*WORK TO BE COMPLETED*: Among the entries below, find every line that contains the string "fotovoltaico", then copy it.

*PROVIDED ENTRIES*:
============================================================

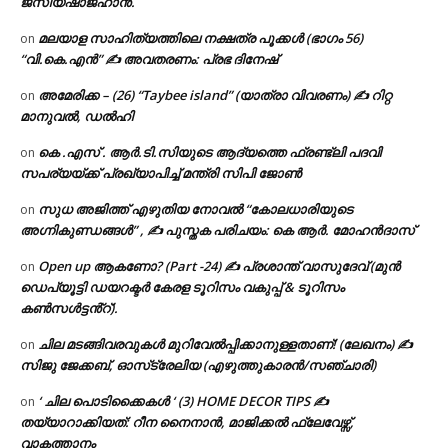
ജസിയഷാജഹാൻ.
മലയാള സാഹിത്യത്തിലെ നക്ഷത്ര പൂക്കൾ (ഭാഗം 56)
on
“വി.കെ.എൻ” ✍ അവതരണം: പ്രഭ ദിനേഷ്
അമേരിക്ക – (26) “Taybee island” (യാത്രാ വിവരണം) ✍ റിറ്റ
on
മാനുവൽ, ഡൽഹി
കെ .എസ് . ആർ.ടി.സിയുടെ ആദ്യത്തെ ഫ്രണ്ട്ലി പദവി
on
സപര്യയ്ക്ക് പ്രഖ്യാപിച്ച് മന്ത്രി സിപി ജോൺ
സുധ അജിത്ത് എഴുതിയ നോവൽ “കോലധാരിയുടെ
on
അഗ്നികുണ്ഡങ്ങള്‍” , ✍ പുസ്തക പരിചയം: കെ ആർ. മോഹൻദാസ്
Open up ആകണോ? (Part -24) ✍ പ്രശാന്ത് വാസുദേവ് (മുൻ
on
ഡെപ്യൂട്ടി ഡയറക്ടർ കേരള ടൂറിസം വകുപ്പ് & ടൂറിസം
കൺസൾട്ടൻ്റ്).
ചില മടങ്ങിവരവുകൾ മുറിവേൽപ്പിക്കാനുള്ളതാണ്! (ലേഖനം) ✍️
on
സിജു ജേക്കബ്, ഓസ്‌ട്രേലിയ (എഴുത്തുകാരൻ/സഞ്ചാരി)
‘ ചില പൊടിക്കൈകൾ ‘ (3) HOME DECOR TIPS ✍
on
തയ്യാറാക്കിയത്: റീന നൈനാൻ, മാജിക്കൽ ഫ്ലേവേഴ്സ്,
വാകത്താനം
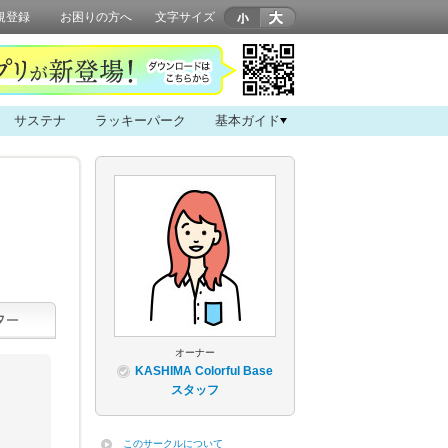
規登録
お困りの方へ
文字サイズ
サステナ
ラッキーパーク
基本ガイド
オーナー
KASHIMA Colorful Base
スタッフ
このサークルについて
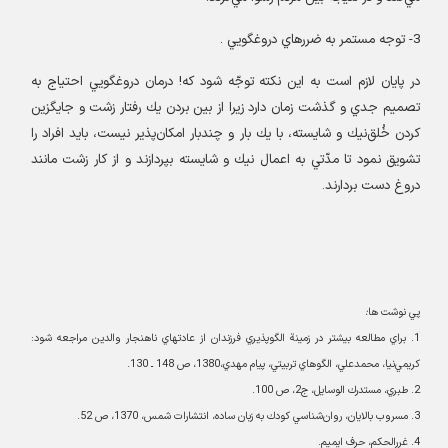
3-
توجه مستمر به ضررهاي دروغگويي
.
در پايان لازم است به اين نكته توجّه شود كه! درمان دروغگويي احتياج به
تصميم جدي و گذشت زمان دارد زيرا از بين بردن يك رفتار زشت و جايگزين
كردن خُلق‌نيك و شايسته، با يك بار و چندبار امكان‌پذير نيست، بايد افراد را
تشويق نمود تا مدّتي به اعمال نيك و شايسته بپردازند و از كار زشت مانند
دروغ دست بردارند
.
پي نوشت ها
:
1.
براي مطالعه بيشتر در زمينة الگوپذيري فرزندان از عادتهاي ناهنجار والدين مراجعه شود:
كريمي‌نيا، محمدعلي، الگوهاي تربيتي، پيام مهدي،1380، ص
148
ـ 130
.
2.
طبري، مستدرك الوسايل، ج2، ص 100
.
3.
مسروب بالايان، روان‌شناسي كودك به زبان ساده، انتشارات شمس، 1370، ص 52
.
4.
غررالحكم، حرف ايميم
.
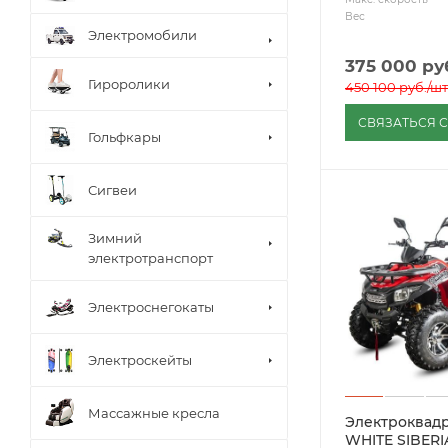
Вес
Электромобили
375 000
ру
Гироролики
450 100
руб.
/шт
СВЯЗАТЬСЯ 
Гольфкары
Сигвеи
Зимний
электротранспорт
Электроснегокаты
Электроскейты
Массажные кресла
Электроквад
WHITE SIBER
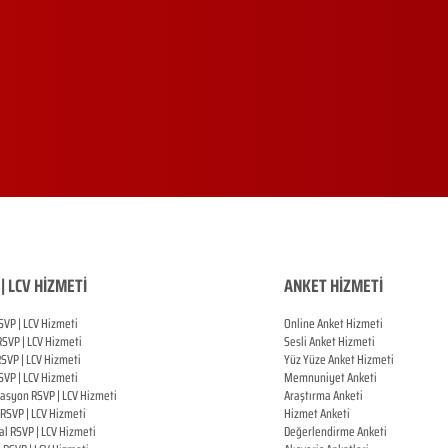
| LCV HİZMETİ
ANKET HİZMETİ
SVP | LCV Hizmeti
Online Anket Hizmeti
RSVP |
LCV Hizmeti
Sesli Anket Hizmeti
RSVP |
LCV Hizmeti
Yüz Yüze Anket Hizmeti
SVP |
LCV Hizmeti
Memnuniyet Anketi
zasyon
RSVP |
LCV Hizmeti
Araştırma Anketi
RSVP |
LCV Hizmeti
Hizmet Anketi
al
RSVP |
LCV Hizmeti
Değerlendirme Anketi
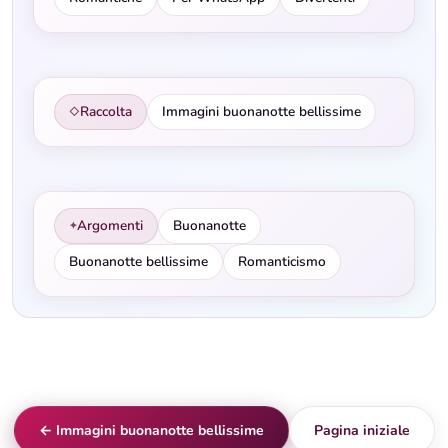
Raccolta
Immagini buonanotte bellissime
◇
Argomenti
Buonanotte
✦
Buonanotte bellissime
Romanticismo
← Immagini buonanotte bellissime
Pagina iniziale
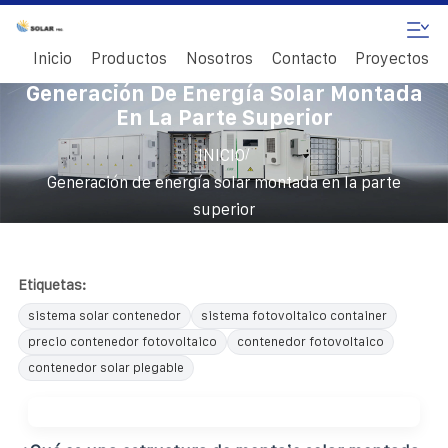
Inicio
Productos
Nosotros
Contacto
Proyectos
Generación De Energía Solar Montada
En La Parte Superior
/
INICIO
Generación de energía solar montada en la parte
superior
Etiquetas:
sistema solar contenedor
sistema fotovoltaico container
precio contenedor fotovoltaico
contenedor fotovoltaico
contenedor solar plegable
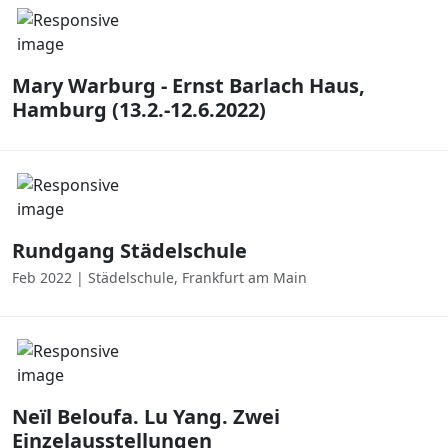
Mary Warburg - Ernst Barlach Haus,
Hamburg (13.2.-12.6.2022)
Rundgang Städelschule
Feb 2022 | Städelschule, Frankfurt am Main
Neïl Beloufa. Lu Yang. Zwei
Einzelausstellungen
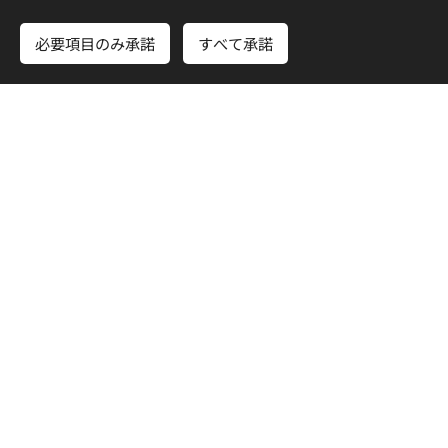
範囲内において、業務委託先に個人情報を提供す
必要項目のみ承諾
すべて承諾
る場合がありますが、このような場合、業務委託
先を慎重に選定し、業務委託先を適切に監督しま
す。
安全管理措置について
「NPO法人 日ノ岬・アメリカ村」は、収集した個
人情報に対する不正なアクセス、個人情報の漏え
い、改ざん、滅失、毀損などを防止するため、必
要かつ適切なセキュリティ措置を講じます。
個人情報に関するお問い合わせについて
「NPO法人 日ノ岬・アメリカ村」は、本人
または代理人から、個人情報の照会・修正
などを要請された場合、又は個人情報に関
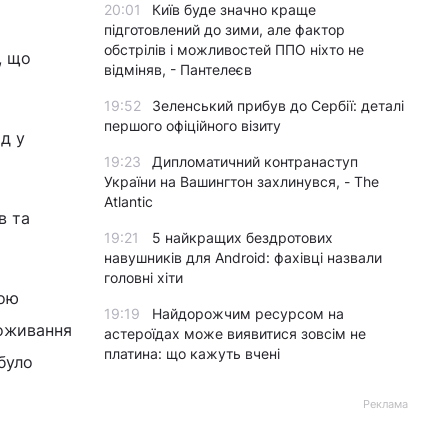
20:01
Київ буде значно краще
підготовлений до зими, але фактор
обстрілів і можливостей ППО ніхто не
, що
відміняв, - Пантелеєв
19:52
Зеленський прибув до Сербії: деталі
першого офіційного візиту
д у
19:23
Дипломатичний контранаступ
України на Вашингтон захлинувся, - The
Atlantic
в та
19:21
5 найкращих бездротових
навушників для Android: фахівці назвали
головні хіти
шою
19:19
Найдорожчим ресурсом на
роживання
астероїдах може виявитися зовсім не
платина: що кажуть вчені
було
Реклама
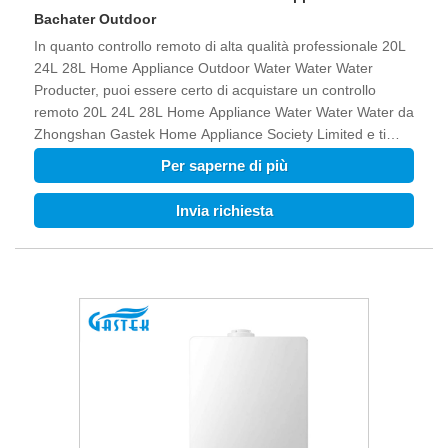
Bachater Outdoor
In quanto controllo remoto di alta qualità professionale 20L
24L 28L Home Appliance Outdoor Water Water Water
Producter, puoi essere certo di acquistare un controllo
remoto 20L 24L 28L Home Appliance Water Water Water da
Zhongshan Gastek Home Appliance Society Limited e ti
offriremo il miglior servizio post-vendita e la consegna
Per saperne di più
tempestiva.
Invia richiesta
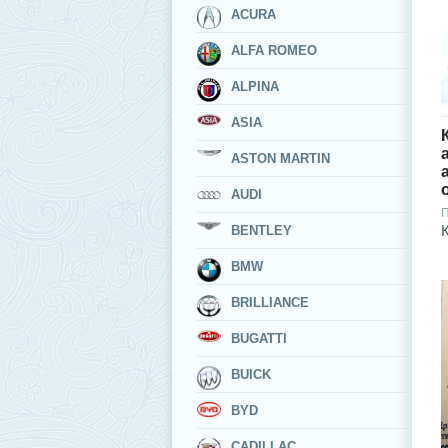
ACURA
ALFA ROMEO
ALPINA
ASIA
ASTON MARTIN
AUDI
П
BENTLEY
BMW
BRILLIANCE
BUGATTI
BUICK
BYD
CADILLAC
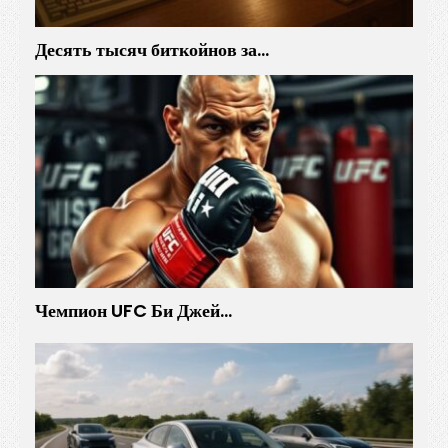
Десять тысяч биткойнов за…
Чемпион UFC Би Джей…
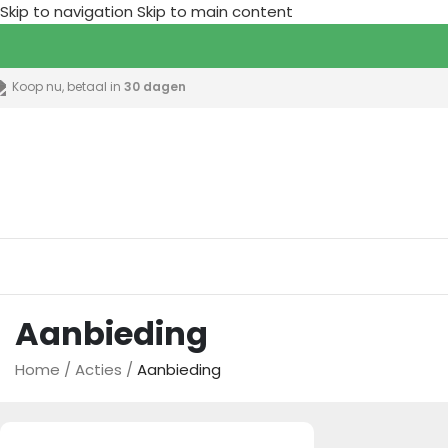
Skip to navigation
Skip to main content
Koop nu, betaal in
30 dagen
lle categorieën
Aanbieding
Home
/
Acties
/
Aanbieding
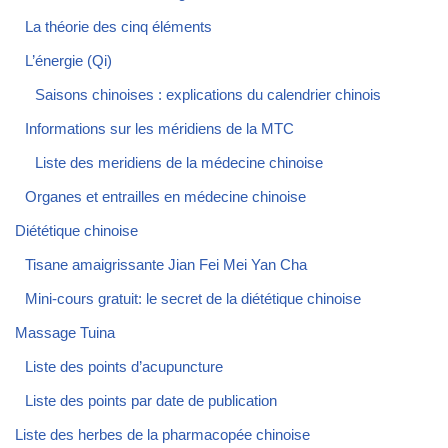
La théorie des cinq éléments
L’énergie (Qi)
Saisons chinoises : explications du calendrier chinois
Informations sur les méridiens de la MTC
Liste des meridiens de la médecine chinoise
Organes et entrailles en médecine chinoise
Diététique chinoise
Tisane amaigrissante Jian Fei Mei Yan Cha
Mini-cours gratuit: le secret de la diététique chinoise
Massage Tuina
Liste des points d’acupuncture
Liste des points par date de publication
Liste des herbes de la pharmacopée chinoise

============================================================

*ANSWER BOX*:
sistema fotovoltaico container
precio contenedor fotovoltaico
contenedor fotovoltaico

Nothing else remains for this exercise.